Neue Analystenstimmen

Seitens der Analysten gab es schon die ersten Kommentare zur aktuellen Situation bei Solarworld. Die britische Investmentbank HSBC hat beispielsweise die Einstufung für Solarworld „Untergewichten“ mit einem Kursziel von 1,00 Euro belassen. Die Stimmung für die Hersteller im Bereich Erneuerbare Energien sollte den Tiefpunkt erreicht haben, schrieb Analyst Sean McLoughlin in einer Branchenstudie vom Freitag. Wegen der niedrigen Gewinne sowie der schwer vorhersagbaren Cashflow-Entwicklung sollte die Volatilität aber hoch bleiben, weshalb die Anleger bei ihrer Titelauswahl selektiv vorgehen sollten.

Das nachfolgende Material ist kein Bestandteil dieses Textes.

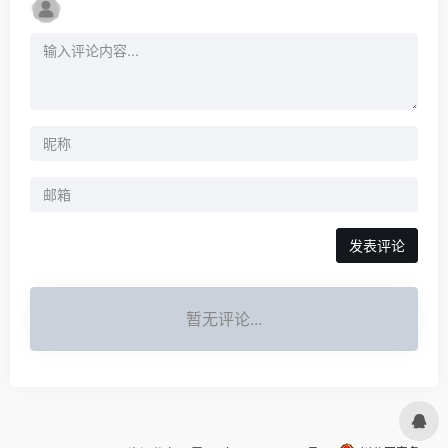
发表评论
暂无评论...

Bei Solarworld bleibe er wegen der Berichte über Kurzarbeit sehr vorsichtig, was die kurzfristigen Geschäftsperspektiven angehe, zumal das Unternehmen sehr stark vom deutschen Markt abhängig sei. Andererseits:

Schaut man sich den langfristigen Chart an, so ist klar zu erkennen, dass die Gewinne zu Jahresbeginn nicht mehr als ein Strohfeuer gewesen waren. Mittel- und langfristig ist der Abwärtstrend des Papiers intakt. Die Aktie scheint momentan wohl nur noch etwas für (sehr) Mutige zu sein.